Ah, the interview. It’s always a nerve-racking period of time where you get a chance to find out your fate with a company. You’re constantly being analyzed to see whether you’ll fit the profile they need, and it’s easy to make a few cock-ups here and there.

That’s OK – you’re allowed to make some mistakes. However, the following examples are mistakes that will undoubtedly put you in a bad position moving forward.

Don’t be surprised if you don’t get the job after uttering these words out of your mouth.

#1 “How much do I get paid?”

Think about it. This is downright rude to ask in an interview where they haven’t even decided if they want to take you on yet. In their minds, you should be grateful that you’ve got an opportunity to put your case across for this role. If all you care about is money, then why would they think that you’re passionate about your work?

#2 “Oh, my old boss?

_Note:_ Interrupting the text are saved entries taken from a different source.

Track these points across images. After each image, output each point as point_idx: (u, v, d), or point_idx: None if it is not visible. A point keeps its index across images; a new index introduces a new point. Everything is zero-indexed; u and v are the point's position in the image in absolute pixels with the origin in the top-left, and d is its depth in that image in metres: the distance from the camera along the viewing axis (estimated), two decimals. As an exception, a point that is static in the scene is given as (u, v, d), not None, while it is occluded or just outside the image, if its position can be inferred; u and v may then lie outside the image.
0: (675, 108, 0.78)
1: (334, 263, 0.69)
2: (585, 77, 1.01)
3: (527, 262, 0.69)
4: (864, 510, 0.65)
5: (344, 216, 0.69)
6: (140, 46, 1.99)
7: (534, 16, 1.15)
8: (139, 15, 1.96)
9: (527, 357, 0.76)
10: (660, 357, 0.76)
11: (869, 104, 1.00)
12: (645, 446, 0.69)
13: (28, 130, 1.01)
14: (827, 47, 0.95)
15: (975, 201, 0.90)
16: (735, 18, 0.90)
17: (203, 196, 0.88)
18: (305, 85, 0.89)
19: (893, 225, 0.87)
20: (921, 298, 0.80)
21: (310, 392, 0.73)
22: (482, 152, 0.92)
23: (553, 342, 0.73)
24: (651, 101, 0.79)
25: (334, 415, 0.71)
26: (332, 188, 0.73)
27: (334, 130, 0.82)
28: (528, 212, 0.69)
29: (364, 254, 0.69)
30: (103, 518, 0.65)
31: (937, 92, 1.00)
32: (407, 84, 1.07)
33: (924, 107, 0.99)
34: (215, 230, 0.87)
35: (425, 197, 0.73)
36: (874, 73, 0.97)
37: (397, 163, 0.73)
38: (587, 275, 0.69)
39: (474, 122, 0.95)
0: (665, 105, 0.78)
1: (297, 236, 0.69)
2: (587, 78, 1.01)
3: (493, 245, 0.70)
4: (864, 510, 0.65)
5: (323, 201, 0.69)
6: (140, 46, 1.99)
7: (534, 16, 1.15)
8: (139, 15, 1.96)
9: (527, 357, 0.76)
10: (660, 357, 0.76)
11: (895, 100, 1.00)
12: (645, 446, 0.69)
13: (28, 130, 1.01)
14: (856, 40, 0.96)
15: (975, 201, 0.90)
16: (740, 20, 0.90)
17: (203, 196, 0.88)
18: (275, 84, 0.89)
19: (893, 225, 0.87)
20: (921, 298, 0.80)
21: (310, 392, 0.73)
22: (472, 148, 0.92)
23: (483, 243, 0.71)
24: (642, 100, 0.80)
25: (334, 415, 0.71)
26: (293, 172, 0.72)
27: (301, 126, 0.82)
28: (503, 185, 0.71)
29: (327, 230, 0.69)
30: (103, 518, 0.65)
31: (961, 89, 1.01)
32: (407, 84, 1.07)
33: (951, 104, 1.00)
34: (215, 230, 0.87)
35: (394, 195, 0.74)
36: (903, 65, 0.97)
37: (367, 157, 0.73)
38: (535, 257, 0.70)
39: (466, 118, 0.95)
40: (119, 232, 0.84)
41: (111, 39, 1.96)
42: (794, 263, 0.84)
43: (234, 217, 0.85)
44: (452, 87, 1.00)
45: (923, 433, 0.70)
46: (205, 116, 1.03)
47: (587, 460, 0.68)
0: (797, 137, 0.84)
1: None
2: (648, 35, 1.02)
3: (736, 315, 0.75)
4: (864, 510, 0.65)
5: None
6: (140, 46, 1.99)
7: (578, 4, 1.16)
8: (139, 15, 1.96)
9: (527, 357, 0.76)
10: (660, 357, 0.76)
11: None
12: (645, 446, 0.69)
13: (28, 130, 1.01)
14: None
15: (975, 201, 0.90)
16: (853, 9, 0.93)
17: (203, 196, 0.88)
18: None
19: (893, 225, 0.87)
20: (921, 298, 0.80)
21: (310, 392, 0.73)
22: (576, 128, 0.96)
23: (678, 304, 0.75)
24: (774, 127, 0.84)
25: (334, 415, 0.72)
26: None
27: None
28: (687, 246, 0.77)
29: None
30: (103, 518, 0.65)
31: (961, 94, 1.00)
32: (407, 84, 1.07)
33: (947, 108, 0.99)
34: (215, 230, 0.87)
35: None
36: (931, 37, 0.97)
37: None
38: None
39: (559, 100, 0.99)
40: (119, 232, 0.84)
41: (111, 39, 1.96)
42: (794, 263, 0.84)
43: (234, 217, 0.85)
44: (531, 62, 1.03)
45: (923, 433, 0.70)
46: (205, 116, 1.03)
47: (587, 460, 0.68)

I didn’t like him very much…”

Did you get fired from your old job?OK – you need to tread carefully.

This might be a time for you to browse the web at places like Job Search Bible for some hints and tips. Ultimately, it’s very easy to say the wrong thing in an interview.

But, whatever you do, don’t say that you didn’t like your boss. Don’t say they were an idiot, either! This company wants to be able to establish a good relationship with you, and might think it isn’t possible after hearing this answer.

#3 “Sorry I’m late.”

Nope. You can’t do this. If you’re going to go to an interview, you cannot be late under anything but the most serious circumstances. Your timeliness must be perfect if you want any chance of walking away with a contract. It’s that simple.

#4 “I know I’m not that experienced, but…”

I know what you’re trying to do here. You’re trying to accentuate all your positives by using a weakness in the sentence. Unfortunately, that isn’t a good way to go about things. Employers want you to give them reasons why you’re such a good hire. If you’re putting yourself down in any way, it might just put doubt in their minds. Stick to the positives and ditch the negatives.

#5 “No, I don’t have any questions.”

You know that question you get answered at the end of the interview? They’ll ask if you have any questions for them. Always have something prepared for this moment. If you simply answer “no,” it’s going to present you in a bad light. Do you really care about this role?

Do you lack creativity and a proactive demeanor? Are you just lazy? These are the questions that might go through the employer’s mind.

#6 “I don’t know much about the company.”

You must always research the company ahead of time. These days, there’s no excuse for not getting your hands on a whole host of research material via the internet. If you can’t do this, how much do you really care about getting this job?